The Vatican released a consolidated budget summary on Thursday, showing an €11 million deficit on a total of €318 million in expenses – much smaller than the €75 million in the previous year – but still faces dire straits.

Investment returns accounted for much of the deficit closure, while the Peter’s Pence collection contributed €66 million to expenses but only brought in €53 million.

The Prefect of the Secretariat for the Economy, Fr. Juan A. Guerrero Alves SJ, explained in an interview published the same day to the official Vatican News portal, that the Peter’s Pence fund covered 32% of the expenses for the Holy See’s mission in 2019. “[The] Peter Pence’s collection amounted to €53 million,” he said, “of which €10 million were donated for specific purposes,” which can include support for papal charitable activities.

Last year, the Wall Street Journal reported that as little as 10% of Peter’s Pence money was going to directly to charity.

“The [Peter’s Pence] fund,” Fr Guerrero said, “collaborated with the Holy Father’s mission by providing €66 million – €23 million more than collected.” The Peter’s Pence fund, in other words, spent significantly more than it took in, and burned through principal to help the Vatican make ends meet. “This has happened in recent years,” Guerrero acknowledged.

The Prefect also spoke of recent financial scandals in the Vatican – some of them involving Peter’s Pence money that comes from an annual worldwide collection broadly billed as a chance for the faithful to contribute to papal charity but frequently used to meet budget shortfalls – saying, “The faithful have the right to know how we use resources in the Holy See. We are not owners; we are stewards of the goods we have received.”

Fr Guerrero also acknowledged that recent reporting has brought to light disturbing details regarding the Vatican’s stewardship practices.

“I read the newspapers,” Fr Guerrero said. “It is possible that, in some cases, the Holy See has been not only badly advised but also cheated.” He said he believes the Holy See is “learning from past mistakes or imprudence,” and that now it is a question “of accelerating, at the decisive and insistent impulse of the Pope, the process of knowledge, internal and external transparency, control, and collaboration between the different departments.”

Though he made no specific reference to the affair, a suspicious real-estate development at 60 Sloane Ave in London is one major scandal that saw developments last week, when Cardinal Giovanni Angelo Becciu – the man who shepherded the deal from the Vatican side for years while he was serving as papal chief-of-staff in the Secretariat of State – resigned as Prefect of the Congregation for the Causes of Saints and renounced his Cardinalatial rights.

Cardinal Becciu denies wrongdoing, and told reporters he and Pope Francis didn’t discuss the subject of Sloane Ave didn’t come up in the conversationEarlier this week, the Holy See appointed a special prosecutor, Prof. Gianluca Perone. No reason was given for the appointment, but Perone is an expert in commercial law with a focus on technical aspects of business organisation and investment.

The publication of the budget sheet came the same week as inspectors from the Council of Europe’s money laundering monitor, Moneyval, began an evaluation of financial reform efforts.

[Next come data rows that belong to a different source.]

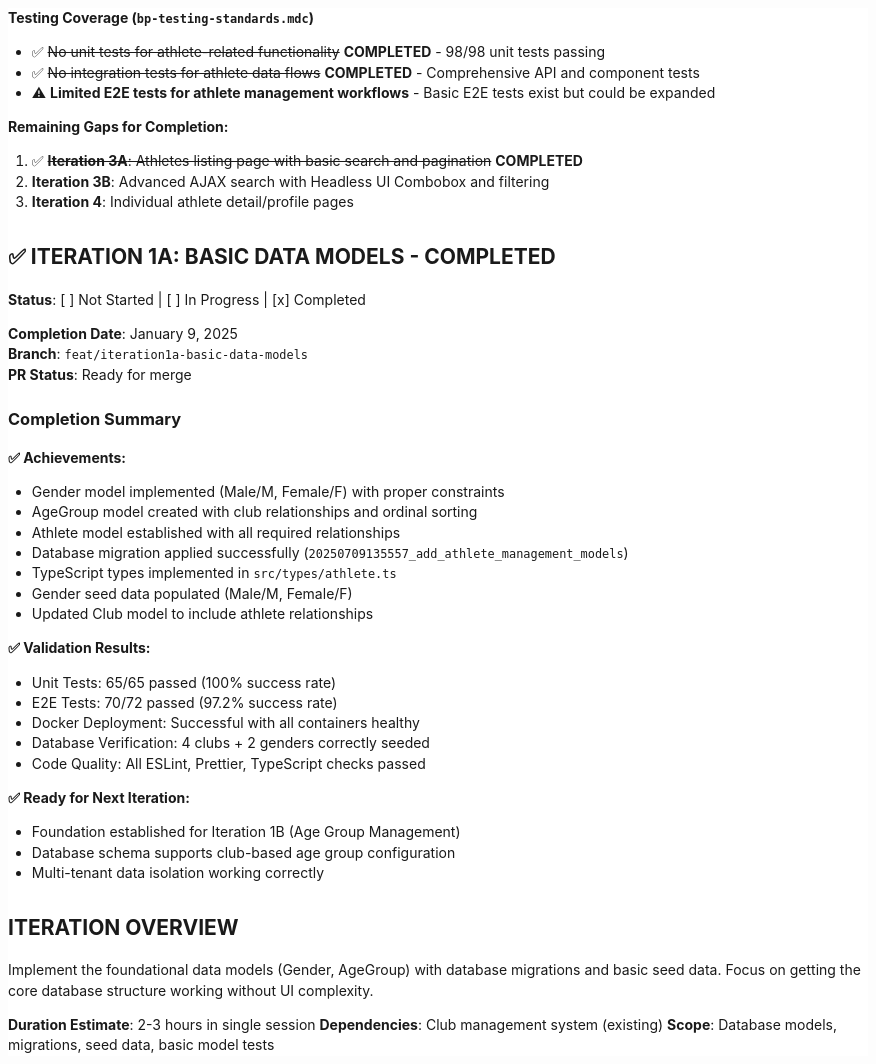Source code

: **Testing Coverage (`bp-testing-standards.mdc`)**

- ✅ ~~No unit tests for athlete-related functionality~~ **COMPLETED** - 98/98 unit tests passing
- ✅ ~~No integration tests for athlete data flows~~ **COMPLETED** - Comprehensive API and component tests
- ⚠️ **Limited E2E tests for athlete management workflows** - Basic E2E tests exist but could be expanded

**Remaining Gaps for Completion:**

1. ✅ ~~**Iteration 3A**: Athletes listing page with basic search and pagination~~ **COMPLETED**
2. **Iteration 3B**: Advanced AJAX search with Headless UI Combobox and filtering
3. **Iteration 4**: Individual athlete detail/profile pages

## ✅ **ITERATION 1A: BASIC DATA MODELS - COMPLETED**

**Status**: [ ] Not Started | [ ] In Progress | [x] Completed

**Completion Date**: January 9, 2025  
**Branch**: `feat/iteration1a-basic-data-models`  
**PR Status**: Ready for merge

### **Completion Summary**

**✅ Achievements:**

- Gender model implemented (Male/M, Female/F) with proper constraints
- AgeGroup model created with club relationships and ordinal sorting
- Athlete model established with all required relationships
- Database migration applied successfully (`20250709135557_add_athlete_management_models`)
- TypeScript types implemented in `src/types/athlete.ts`
- Gender seed data populated (Male/M, Female/F)
- Updated Club model to include athlete relationships

**✅ Validation Results:**

- Unit Tests: 65/65 passed (100% success rate)
- E2E Tests: 70/72 passed (97.2% success rate)
- Docker Deployment: Successful with all containers healthy
- Database Verification: 4 clubs + 2 genders correctly seeded
- Code Quality: All ESLint, Prettier, TypeScript checks passed

**✅ Ready for Next Iteration:**

- Foundation established for Iteration 1B (Age Group Management)
- Database schema supports club-based age group configuration
- Multi-tenant data isolation working correctly

## **ITERATION OVERVIEW**

Implement the foundational data models (Gender, AgeGroup) with database migrations and basic seed data. Focus on getting the core database structure working without UI complexity.

**Duration Estimate**: 2-3 hours in single session
**Dependencies**: Club management system (existing)
**Scope**: Database models, migrations, seed data, basic model tests
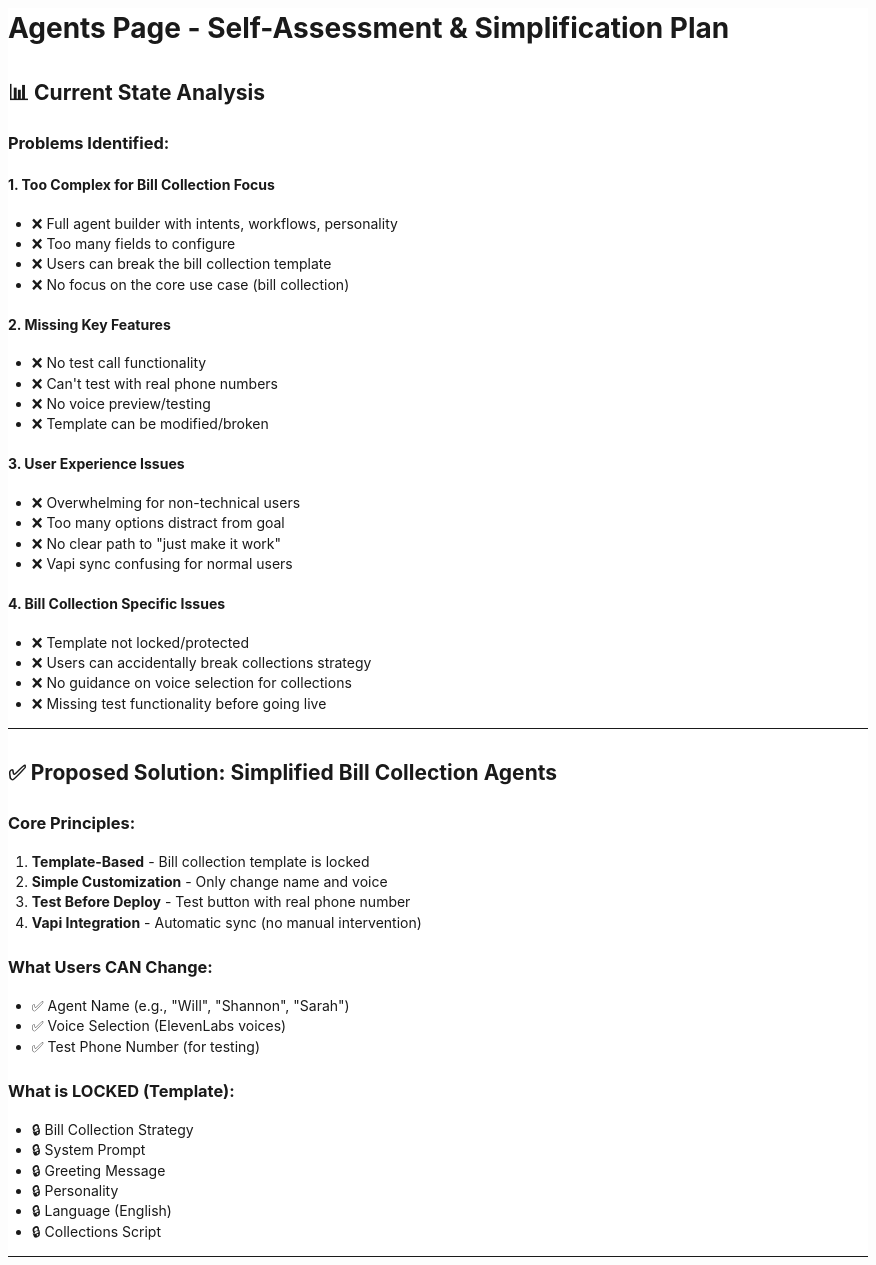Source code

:# Agents Page - Self-Assessment & Simplification Plan

## 📊 Current State Analysis

### **Problems Identified:**

#### 1. **Too Complex for Bill Collection Focus**
- ❌ Full agent builder with intents, workflows, personality
- ❌ Too many fields to configure
- ❌ Users can break the bill collection template
- ❌ No focus on the core use case (bill collection)

#### 2. **Missing Key Features**
- ❌ No test call functionality
- ❌ Can't test with real phone numbers
- ❌ No voice preview/testing
- ❌ Template can be modified/broken

#### 3. **User Experience Issues**
- ❌ Overwhelming for non-technical users
- ❌ Too many options distract from goal
- ❌ No clear path to "just make it work"
- ❌ Vapi sync confusing for normal users

#### 4. **Bill Collection Specific Issues**
- ❌ Template not locked/protected
- ❌ Users can accidentally break collections strategy
- ❌ No guidance on voice selection for collections
- ❌ Missing test functionality before going live

---

## ✅ Proposed Solution: Simplified Bill Collection Agents

### **Core Principles:**
1. **Template-Based** - Bill collection template is locked
2. **Simple Customization** - Only change name and voice
3. **Test Before Deploy** - Test button with real phone number
4. **Vapi Integration** - Automatic sync (no manual intervention)

### **What Users CAN Change:**
- ✅ Agent Name (e.g., "Will", "Shannon", "Sarah")
- ✅ Voice Selection (ElevenLabs voices)
- ✅ Test Phone Number (for testing)

### **What is LOCKED (Template):**
- 🔒 Bill Collection Strategy
- 🔒 System Prompt
- 🔒 Greeting Message
- 🔒 Personality
- 🔒 Language (English)
- 🔒 Collections Script

---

The outlook for 2020 and possibly beyond is not rosy, either.

The consolidated budget summary noted: “Normal flow guaranteed by the real estate management which has not been reinvested but rather retained to maintain liquidity as a prudent measure for future potential economic impact of COVID-19.” Internal reports leaked to the press earlier this year, showing that Vatican department heads are bracing for drops in revenue that between 30% and 80% in the year to come, and a resulting deficit between 28% and 175%, depending on how successful emergency cost-controlling measures prove to be.